It’s exciting and hazardous to consider leaving your work to finally try out that company idea of yours. If you live in the correct state, you might have a slight advantage that will help you succeed.
After all, the location of your business can have a significant impact on the type of personnel and clients you can draw in, as well as the costs associated with running it, such as taxes and payroll. Looka.com, a company that provides branding and design tools for companies, has recently published a new rating of the greatest U.S. states for entrepreneurs to help you focus your search.
Looka says that if you’re finally prepared to leave your day job and launch your own business, California is the ideal location to be. Despite a historically high cost of living and one of the highest corporate tax rates in the nation, this is the case.

The top five on the list are listed as follows:
- New Jersey
- Georgia
- California
- Illinois
- Texas
California has long been a center for startup companies, particularly in the IT sector. However, in recent years, high-profile companies have started to leave the Golden State in quest of lower prices and, in many cases, lower taxes. The major companies that have relocated their headquarters outside of California since 2020 include Tesla, Oracle, and Hewlett Packard.
However, Looka highlights the state’s continued high concentration of startups and small enterprises with fewer than five employees, as well as one of the strongest new business survival rates in the nation. In terms of annual payroll for companies with fewer than one employee, California also takes the top spot. A Looka representative told that “Those entrepreneurs are, on average, able to pay themselves and their team better.”

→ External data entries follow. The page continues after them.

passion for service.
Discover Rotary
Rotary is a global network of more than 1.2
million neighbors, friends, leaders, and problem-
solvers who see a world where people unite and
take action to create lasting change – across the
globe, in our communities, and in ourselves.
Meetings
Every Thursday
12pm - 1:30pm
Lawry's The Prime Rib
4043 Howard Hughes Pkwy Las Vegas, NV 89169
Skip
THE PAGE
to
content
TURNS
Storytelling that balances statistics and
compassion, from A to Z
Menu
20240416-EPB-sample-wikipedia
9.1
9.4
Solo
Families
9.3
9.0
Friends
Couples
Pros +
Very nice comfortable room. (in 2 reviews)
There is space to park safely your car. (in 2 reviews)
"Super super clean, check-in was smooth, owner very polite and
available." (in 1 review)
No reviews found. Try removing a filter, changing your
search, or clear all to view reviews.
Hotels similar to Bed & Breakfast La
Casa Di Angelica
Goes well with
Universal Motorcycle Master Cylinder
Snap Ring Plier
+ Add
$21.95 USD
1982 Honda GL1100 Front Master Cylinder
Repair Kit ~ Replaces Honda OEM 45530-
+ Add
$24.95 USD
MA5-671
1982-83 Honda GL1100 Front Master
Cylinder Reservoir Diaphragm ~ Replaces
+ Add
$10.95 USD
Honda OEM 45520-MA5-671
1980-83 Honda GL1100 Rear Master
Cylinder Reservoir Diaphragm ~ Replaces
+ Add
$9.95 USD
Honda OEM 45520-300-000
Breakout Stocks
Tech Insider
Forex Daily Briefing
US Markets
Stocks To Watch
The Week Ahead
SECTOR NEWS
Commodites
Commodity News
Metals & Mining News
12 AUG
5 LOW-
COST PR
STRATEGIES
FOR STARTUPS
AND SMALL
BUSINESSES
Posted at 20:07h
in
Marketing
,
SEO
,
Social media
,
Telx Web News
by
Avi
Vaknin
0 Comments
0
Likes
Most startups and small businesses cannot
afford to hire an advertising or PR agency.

According to data by the nonprofit Kauffman Foundation, 82.56% of new businesses in California survived after their first year of operation in 2021, according to the ranking. The national average is 81.7%, and given the difficulties that newly established firms encounter, they frequently require all the support they can receive to survive.
Texas, which has the fourth-highest concentration of companies with fewer than five employees, is right behind California. Additionally, thanks to the absence of a personal income tax, the Lone Star State has the second-highest annual payroll for companies with fewer than five employees and a lower-than-average cost of living.
With the lowest number of new enterprises in the nation and one of the worst survival rates for new businesses—just over 77% in 2021—Rhode Island is near the bottom of the list. When it comes to the median household income and the number of new enterprises founded between 2020 and 2021, West Virginia came in second-to-last, placing 49th overall.
States were evaluated based on six factors, according to Looka, to create its rankings:
- The number of companies with fewer than five employees
- Median income for a family
- Rate of new businesses surviving
- Cost of living
- Annual payroll for enterprises with fewer than five employees
- Each state’s percentage of new businesses from 2020 to 2021
The business used information from the World Population Review 2022, the U.S. Census Bureau, and the Kauffman Foundation’s Indicators of Entrepreneurship.